* [TASK DIRECTIONS]:
Return every line of the data exactly as it stands.

* [MATERIAL FOR THE TASK]:
════════════════

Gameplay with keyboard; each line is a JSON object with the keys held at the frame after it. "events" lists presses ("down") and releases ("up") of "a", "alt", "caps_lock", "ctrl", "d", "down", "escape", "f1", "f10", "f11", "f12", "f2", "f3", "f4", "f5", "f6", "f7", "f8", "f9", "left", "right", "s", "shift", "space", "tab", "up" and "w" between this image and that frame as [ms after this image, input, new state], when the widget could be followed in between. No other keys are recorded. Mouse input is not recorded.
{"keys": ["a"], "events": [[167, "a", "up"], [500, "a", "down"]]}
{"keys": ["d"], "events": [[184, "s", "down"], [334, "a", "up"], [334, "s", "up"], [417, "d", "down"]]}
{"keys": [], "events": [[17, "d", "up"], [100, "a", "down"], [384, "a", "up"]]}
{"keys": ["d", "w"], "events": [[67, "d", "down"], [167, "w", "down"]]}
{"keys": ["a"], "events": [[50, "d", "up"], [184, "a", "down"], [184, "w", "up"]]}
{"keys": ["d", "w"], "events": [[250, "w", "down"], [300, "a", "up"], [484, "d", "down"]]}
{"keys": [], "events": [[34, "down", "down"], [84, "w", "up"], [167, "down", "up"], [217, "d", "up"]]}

════════════════

* [OUTPUT OF THE TASK]:
Gameplay with keyboard; each line is a JSON object with the keys held at the frame after it. "events" lists presses ("down") and releases ("up") of "a", "alt", "caps_lock", "ctrl", "d", "down", "escape", "f1", "f10", "f11", "f12", "f2", "f3", "f4", "f5", "f6", "f7", "f8", "f9", "left", "right", "s", "shift", "space", "tab", "up" and "w" between this image and that frame as [ms after this image, input, new state], when the widget could be followed in between. No other keys are recorded. Mouse input is not recorded.
{"keys": ["a"], "events": [[167, "a", "up"], [500, "a", "down"]]}
{"keys": ["d"], "events": [[184, "s", "down"], [334, "a", "up"], [334, "s", "up"], [417, "d", "down"]]}
{"keys": [], "events": [[17, "d", "up"], [100, "a", "down"], [384, "a", "up"]]}
{"keys": ["d", "w"], "events": [[67, "d", "down"], [167, "w", "down"]]}
{"keys": ["a"], "events": [[50, "d", "up"], [184, "a", "down"], [184, "w", "up"]]}
{"keys": ["d", "w"], "events": [[250, "w", "down"], [300, "a", "up"], [484, "d", "down"]]}
{"keys": [], "events": [[34, "down", "down"], [84, "w", "up"], [167, "down", "up"], [217, "d", "up"]]}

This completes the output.